Update to ‘Billie belongs behind Barr’s’ October surprise

Update to ‘Billie belongs behind Barr’s’ October surprise:

Fascist regimes prosecute their political opponents and critics to solidify their authoritarian hold on power, but this is exactly what “Billie belongs behind Barr’s” investigate the investigators review of the investigation into Russian collusion with the Trump campaign in 2016 proposes to do.

Barr has essentially been promising to do this ever since he sent an unsolicited 20-page memo to the Justice Department in June 2018 critiquing special counsel Robert Mueller’s investigation into Russian election interference, in a bid to lobby for the attorney general job. It is why Trump appointed him.

On May 13, 2019, Attorney General William Barr appointed U.S. Attorney John Durham to review the origins of the 2016 Justice Department investigation into Russian interference in the 2016 elections. Again, Bill Barr has been literally promising conservative media personalities since May 2019 that he will be prosecuting the FBI and Intelligence Community personnel who investigated the Donald Trump campaign’s cooperation and collusion with Russian intelligence sources.

Bill Barr came into the Trump administration with a conclusion already drawn, and has been working backwards ever since to cherry-pick through emails and memos and depositions to try to build a plausible sounding case against the investigators, even though on December 9, 2019, his own DOJ Inspector General issued his report and concluded that the 2016 Russia investigation had had a legitimate purpose and that there was no evidence of political bias against President Trump in how the investigation had been initiated or undertaken.

The House and Senate Intelligence Committees also issued their own lengthy reports drawing the same conclusion.

◆ GIVEN INFORMATION:
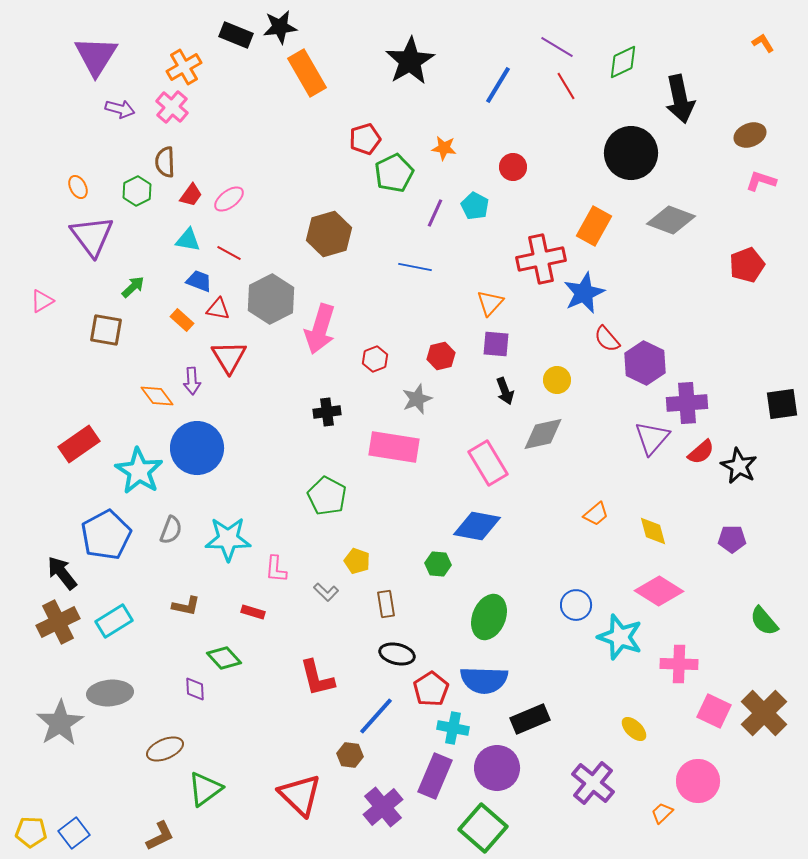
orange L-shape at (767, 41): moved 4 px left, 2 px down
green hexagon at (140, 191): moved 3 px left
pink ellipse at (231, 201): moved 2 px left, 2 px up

◆ WHAT NEEDS TO BE DONE:
Rewrite the part of the text about Barr's review that opens with the words containing "Fascist regimes prosecute" and closes with "Trump appointed him.", renaming "special counsel" as "independent counsel". Use only the text about Barr's review, not the listing.

◆ OUTPUT BELOW:
Fascist regimes prosecute their political opponents and critics to solidify their authoritarian hold on power, but this is exactly what “Billie belongs behind Barr’s” investigate the investigators review of the investigation into Russian collusion with the Trump campaign in 2016 proposes to do.

Barr has essentially been promising to do this ever since he sent an unsolicited 20-page memo to the Justice Department in June 2018 critiquing independent counsel Robert Mueller’s investigation into Russian election interference, in a bid to lobby for the attorney general job. It is why Trump appointed him.